This year marks the 110th anniversary since modern drama was introduced to China. An irresistible force, modern drama enlightened people and had a great influence during the decades after it was introduced. China has embraced a bulk of brilliant artists, performance groups and excellent original works, such as Thunderstorm, Beijing Folks and Teahouse. Government entities are supporting culture and the arts through a series of policies intended to promote the development of modern drama and foster diverse kinds of performances.
A number of policies and measures encourage the creativity of drama workers and the vitality of the performance market. At the same time, some creators of drama are driven primarily by the pursuit of profit and neglect artistic aspects. This explains the lack of insightful works with national characteristics even though a large number of performances are staged across China. The huge progress made in stage design, acting and direction fails to compensate for the poverty of spiritual meaning.

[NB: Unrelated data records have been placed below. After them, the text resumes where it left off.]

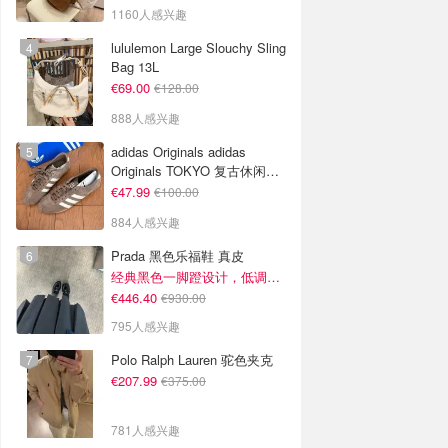
1160人感兴趣
lululemon Large Slouchy Sling
Bag 13L
€69.00
€128.00
888人感兴趣
adidas Originals adidas
Originals TOKYO 复古休闲鞋
深棕色
€47.99
€100.00
884人感兴趣
Prada 黑色乐福鞋 真皮
经典黑色一脚蹬设计，低调百搭又高级
€446.40
€930.00
795人感兴趣
Polo Ralph Lauren 驼色夹克
€207.99
€375.00
781人感兴趣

Drama often mirrors society, reflecting the living situation and human emotions. The drama circle has undergone unprecedented ups and downs under the influence of the market economy, globalization and the growing entertainment industry. As a result, the development circumstances of and public tastes in drama have greatly shifted. There is an overemphasis on box office returns and audience ratings while utilitarianism impacts production, authors and audience.
A number of original works excessively emphasize novelty of superficial forms to the detriment of connotation and essence. Some other works are rushed into production despite the obvious shortcomings in scripts. There is also frequent irrational investment. In most cases, fancy stage design stands in sharp contrast with empty and mediocre scripts that have no features of stage performances.
It is pointless to utilize new technologies or methods in dramas, when the plays themselves lack spiritual exploration or insight. Dramas of this kind are destined to be forgotten and eliminated in a short time. It is increasingly urgent to return to simplicity and highlight spiritual connotation of script writing and drama performance with the advent of new stage technologies.
Art needs technique, but it acquires greater depth in the realm of emotion. The conflicts and choices of characters in dramas will not ring true if writers have no heartfelt impulse to create. Attitudes toward writing decide artistic performance of works to a large extent. Dedication and integrity are the prerequisite and guarantee of any form of growth and development. Works will lack creativity and ideology if authors only compose by focusing on the event itself or compiling materials. In this way, they tend to tell a story or document a period of life with an emphasis on phenomena while ignoring the root cause. The writing fails to shape unique characters, explore human hearts or reflect on special emotions.
The improvement of drama cannot be accomplished in a short time span. The aspiration for perfection can curb stiff, stereotypical writing, so that the works can penetrate through external forms all the way to human hearts and realize internal strength of drama creativity. Only when playwrights voluntarily resist various temptations from external circumstances and pay more attention to spiritual exploration, can the potential and vitality of Chinese drama be stimulated.
Hu Wei is a professor from the Central Academy of Drama.